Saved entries
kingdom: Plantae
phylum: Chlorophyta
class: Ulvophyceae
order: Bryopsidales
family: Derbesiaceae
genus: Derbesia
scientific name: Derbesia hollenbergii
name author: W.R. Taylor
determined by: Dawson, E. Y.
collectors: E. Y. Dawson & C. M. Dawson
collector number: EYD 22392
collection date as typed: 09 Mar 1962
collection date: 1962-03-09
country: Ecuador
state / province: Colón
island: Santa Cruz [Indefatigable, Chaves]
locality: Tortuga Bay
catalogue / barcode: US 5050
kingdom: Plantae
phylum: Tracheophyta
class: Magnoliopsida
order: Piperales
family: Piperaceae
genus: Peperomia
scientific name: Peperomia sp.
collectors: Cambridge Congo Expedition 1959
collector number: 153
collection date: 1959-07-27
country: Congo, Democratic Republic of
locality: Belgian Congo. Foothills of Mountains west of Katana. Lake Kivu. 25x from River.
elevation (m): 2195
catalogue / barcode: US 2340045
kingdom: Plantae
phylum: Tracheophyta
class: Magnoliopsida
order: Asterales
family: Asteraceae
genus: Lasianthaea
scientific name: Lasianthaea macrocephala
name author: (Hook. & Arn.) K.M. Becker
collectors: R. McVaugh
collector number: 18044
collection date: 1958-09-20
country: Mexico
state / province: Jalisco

What the task requires: Turn the data from the line containing "locality: Belgian Congo." through the end of the data into a two-column CSV with the headers field and value. Give one row per line, with each part in its own quoted field and any line breaks replaced by spaces.

Written answer:
field,value
"locality:","Belgian Congo. Foothills of Mountains west of Katana. Lake Kivu. 25x from River."
"elevation (m):","2195"
"catalogue / barcode:","US 2340045"
"kingdom:","Plantae"
"phylum:","Tracheophyta"
"class:","Magnoliopsida"
"order:","Asterales"
"family:","Asteraceae"
"genus:","Lasianthaea"
"scientific name:","Lasianthaea macrocephala"
"name author:","(Hook. & Arn.) K.M. Becker"
"collectors:","R. McVaugh"
"collector number:","18044"
"collection date:","1958-09-20"
"country:","Mexico"
"state / province:","Jalisco"